# Norms and Parallelogram Identity

I have recently started learning about Norms and Inner Products. I have came across the idea that for an inner product to introduce a norm the parallelogram Identity must be true.
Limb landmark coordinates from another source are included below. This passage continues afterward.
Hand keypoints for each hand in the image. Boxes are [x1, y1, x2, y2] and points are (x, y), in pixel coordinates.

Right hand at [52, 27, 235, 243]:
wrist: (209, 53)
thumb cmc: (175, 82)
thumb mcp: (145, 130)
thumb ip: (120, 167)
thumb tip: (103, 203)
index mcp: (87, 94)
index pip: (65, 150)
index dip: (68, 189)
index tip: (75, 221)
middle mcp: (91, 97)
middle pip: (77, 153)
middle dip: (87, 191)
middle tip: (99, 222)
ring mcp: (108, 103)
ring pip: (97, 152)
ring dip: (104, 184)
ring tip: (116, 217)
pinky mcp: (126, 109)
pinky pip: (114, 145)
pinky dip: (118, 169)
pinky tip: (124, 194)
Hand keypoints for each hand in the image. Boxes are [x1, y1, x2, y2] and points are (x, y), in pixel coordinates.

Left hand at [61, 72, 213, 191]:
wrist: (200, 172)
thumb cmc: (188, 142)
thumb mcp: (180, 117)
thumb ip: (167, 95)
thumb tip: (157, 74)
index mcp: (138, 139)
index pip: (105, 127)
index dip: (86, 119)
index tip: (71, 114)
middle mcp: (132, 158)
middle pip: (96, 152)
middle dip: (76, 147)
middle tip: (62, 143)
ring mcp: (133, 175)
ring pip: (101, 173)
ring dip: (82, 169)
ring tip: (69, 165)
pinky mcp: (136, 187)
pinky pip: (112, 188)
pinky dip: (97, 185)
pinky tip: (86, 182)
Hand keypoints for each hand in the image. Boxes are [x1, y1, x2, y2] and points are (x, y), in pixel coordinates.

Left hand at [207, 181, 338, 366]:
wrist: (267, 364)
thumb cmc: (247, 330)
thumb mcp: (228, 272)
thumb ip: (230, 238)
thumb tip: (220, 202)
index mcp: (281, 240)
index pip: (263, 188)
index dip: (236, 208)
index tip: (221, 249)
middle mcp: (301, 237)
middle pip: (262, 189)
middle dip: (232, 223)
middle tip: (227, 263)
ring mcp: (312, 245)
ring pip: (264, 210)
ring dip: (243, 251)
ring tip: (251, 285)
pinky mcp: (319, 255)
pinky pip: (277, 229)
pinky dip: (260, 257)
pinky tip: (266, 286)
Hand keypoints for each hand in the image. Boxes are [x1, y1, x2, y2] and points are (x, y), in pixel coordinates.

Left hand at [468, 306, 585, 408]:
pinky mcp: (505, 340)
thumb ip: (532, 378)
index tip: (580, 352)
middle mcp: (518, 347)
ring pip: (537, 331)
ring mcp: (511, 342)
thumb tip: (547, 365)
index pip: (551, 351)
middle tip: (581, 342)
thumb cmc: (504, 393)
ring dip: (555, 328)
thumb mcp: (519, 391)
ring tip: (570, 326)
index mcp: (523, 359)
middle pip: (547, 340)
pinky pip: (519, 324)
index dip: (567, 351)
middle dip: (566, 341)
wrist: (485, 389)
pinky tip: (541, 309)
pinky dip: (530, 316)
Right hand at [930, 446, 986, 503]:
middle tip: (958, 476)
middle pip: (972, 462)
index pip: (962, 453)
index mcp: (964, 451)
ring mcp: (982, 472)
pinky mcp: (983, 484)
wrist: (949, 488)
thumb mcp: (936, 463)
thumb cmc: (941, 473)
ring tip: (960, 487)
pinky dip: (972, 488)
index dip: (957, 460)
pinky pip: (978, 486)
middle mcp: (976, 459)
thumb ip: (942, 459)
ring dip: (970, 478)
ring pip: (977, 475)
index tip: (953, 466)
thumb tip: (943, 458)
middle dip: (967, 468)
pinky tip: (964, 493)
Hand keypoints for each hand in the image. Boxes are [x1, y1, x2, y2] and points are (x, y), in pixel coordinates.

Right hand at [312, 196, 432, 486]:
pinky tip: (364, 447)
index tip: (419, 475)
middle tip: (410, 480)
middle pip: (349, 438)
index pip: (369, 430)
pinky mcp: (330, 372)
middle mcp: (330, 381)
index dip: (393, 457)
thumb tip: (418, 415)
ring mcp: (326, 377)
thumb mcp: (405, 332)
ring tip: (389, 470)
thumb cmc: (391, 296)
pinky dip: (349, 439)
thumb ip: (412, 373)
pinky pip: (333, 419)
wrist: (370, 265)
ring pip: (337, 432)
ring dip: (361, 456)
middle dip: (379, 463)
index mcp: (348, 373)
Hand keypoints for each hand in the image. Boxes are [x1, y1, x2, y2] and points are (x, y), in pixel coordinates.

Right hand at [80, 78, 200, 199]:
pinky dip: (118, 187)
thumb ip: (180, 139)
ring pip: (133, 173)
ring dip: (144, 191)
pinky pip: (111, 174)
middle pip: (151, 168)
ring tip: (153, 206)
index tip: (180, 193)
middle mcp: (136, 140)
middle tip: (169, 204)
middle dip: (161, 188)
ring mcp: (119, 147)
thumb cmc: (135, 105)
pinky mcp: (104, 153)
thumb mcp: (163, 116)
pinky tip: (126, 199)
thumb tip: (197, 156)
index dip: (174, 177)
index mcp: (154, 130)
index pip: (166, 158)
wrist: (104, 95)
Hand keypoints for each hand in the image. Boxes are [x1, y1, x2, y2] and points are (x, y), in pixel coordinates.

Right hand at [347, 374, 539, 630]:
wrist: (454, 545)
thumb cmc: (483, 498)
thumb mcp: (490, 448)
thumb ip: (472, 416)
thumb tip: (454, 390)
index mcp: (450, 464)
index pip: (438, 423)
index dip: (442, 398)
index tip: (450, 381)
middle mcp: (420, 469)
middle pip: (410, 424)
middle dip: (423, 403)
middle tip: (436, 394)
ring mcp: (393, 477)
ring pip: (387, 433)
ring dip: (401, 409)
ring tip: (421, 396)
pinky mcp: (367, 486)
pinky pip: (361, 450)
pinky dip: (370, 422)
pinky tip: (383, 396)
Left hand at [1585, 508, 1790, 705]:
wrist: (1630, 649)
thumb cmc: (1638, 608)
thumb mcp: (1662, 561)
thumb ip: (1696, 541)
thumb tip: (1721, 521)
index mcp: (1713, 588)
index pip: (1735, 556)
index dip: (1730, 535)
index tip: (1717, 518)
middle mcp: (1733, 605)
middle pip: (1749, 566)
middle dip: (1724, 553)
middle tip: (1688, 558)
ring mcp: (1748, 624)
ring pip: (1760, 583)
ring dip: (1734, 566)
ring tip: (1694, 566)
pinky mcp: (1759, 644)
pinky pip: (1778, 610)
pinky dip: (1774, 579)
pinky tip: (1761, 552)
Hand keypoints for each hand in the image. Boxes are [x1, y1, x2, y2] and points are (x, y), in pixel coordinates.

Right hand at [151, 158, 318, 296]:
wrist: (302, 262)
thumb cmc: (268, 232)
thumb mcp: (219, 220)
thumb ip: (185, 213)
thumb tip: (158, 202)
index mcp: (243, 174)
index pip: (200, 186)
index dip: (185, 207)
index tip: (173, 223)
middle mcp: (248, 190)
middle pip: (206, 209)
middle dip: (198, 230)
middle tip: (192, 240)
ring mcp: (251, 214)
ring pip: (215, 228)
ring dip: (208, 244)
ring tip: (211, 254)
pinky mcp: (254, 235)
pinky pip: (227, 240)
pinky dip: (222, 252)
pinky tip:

The proof my books gives is just that it is apparently easy to see that the parallelogram identity fails when the norm, p is not = 2. Also that you can easily find a counterexample in R^2

I am quite confused here any help would be great.

Thanks

In $$\mathbb R$$, the parallelogram identity will always hold for any $$p$$-norm, as I am about to show:
Let $$p \geq 1$$, and $$\Vert\cdot\Vert_p$$ denote the $$p$$-norm. Let $$x,y \in \mathbb R$$. Then $$2\Vert x\Vert_p^2 + 2\Vert y\Vert_p^2 = 2x^2 + 2y^2 = (x+y)^2 + (x-y)^2 = \Vert x+y\Vert_p^2 + \Vert x-y\Vert_p^2.$$ However, in general, the parallelogram identity will fail for $$p \neq 2$$. Let $$n > 1$$. Then $$\mathbb R^2$$ sits in $$\mathbb R^n$$. Therefore, by finding a counter-example in $$\mathbb R^2$$, we prove that the identity fails for $$\mathbb R^n$$.
Let $$x = (1,0), y = (0,1)$$. Let $$p > 1, p \neq 2$$. Then $$2\Vert x\Vert_p^2 + 2\Vert y\Vert_p^2 = 2(0^p+1^p)^{2/p} + 2(1^p + 0^p)^{2/p} = 4.$$ However, $$\Vert x+ y\Vert_p^2 + \Vert x - y\Vert_p^2 = (1^p+1^p)^{2/p} + (1^p + 1^p)^{2/p} = 2\times4^{1/p}.$$ Clearly $$2\times4^{1/p} = 4$$ only if $$1/p = 1/2$$. But this is not the case, so we have found a counterexample to the parallelogram identity for $$p \neq 2$$.